Steel (wrought iron style) is stronger and heavier — better for security and large properties. Aluminum is lighter, never rusts, and costs less — ideal for decorative applications and pool enclosures. Most pool codes require self-closing, self-latching gates, which we install to code.

In NM specifically

Powder-coated steel holds up excellently in our dry climate. Rust is far less of a concern here than in coastal regions. Industrial-grade powder coating resists UV fading and chipping for 15-20 years before recoating.

Best for

Front yards, estate entries, pool enclosures, and any application where you want security and visibility without blocking your view of the mountains. Pairs beautifully with stone or stucco columns.

30-50
Year lifespan
4-6 ft
Most common
$$$$
Premium
Low
Maintenance

Ranch Rail / Split Rail

What it is

Horizontal rails (wood or pipe) mounted between posts, creating an open boundary. The quintessential Western fence — functional, honest, and beautiful against the NM landscape.

Wood vs. pipe

Wood ranch rail (cedar or lodge pole pine) gives a traditional, rustic look. Pipe rail (Schedule 40 steel) is practically indestructible and is what working ranches use for livestock and equipment impact.

Rail count

2-rail is the classic open look (decorative). 3-rail provides more containment for horses. 4-rail is the working ranch standard. Wire mesh can be added behind rails for small animal containment while keeping the aesthetic.

Best for

Acreage boundaries, horse property, rural residential, decorative property lines, and anyone who wants to see the Sangre de Cristos through their fence.

20-40
Year lifespan
3-5 ft
Most common
$-$$
Varies
Low
Maintenance

Custom & Mixed-Material

Any combination of materials designed to your property. Stone or stucco columns with cedar panels. Metal frames with horizontal wood slats. Iron sections flanking a cedar privacy run. Northern NM architecture is distinctive — adobe, territorial, pueblo revival — and a custom fence can match it perfectly rather than looking like it came from a catalog.

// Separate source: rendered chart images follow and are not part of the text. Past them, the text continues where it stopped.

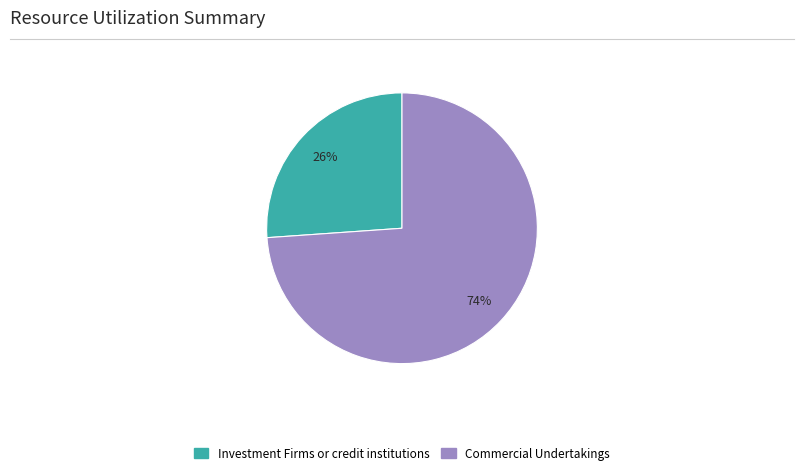

Does any single category account for the majority?

Yes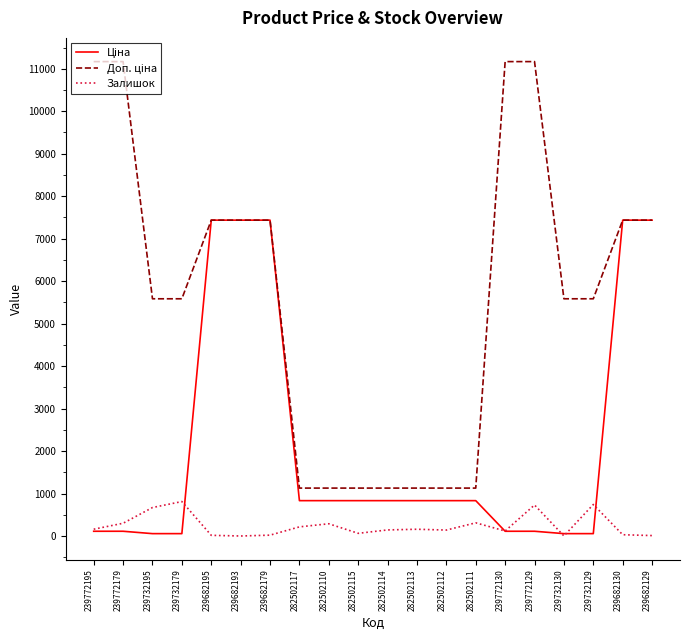

What is the greatest value displayed?

11169.0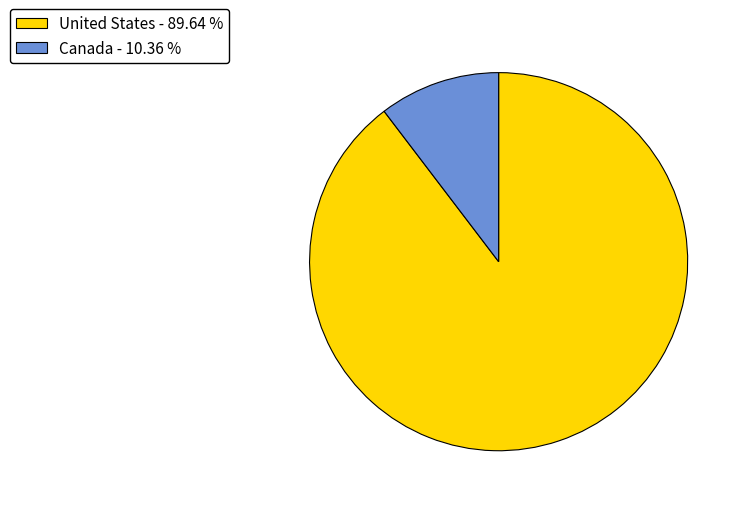

How many slices are in this pie chart?

2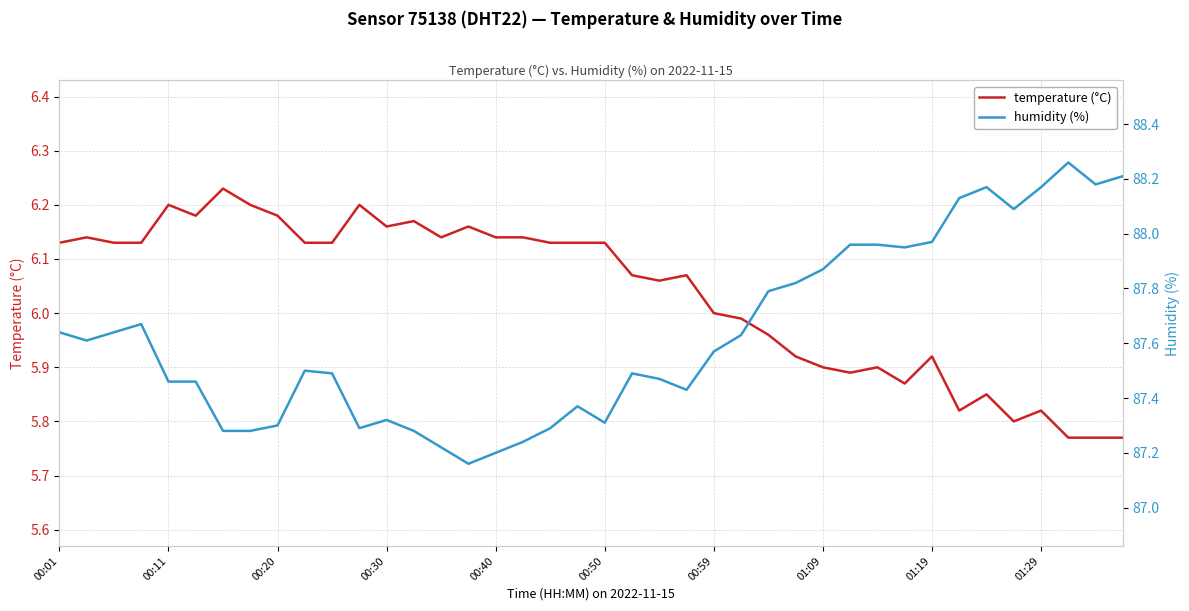

Between 13 and 30, which series saw the biggest shift?

humidity (%)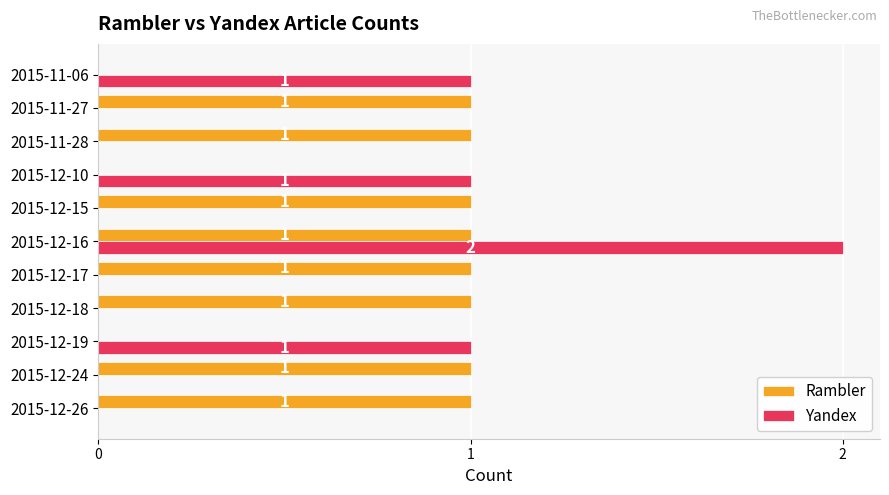

At which label does Yandex reach its peak?

2015-12-16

What Makes a Fence Last — Our Prep Standards

Post Depth & Concrete

Minimum 36 inches deep in concrete footings, below the frost line for NM elevations. Terminal posts go deeper and wider. Shallow posts heave in the first winter — ours don't.

Line Clearing & Grading

We clear brush, remove roots, and grade the fence line before a single post goes in. A fence built over roots or through brush fails in year two when roots shift the posts.

Rocky Soil

NM soil is rocky. We don't stop digging when we hit rock — we core through it, use rock anchors, or adjust spacing. If your last fence company said "the rock stopped us," that's why their posts lean.

Existing Post Removal

Old posts set in concrete are extracted completely — post and footing. We don't cut at grade and build on top. Old footings create weak points and uneven lines.

Gate Hardware

Heavy-duty adjustable hinges, larger-diameter gate posts set deeper, and self-closing hardware where needed. A gate should swing true and latch clean five years from now.

Grade Changes

On slopes, we step or rack the fence properly — consistent height following the grade. This requires more posts and more cuts, which is why some installers avoid slopes. We don't.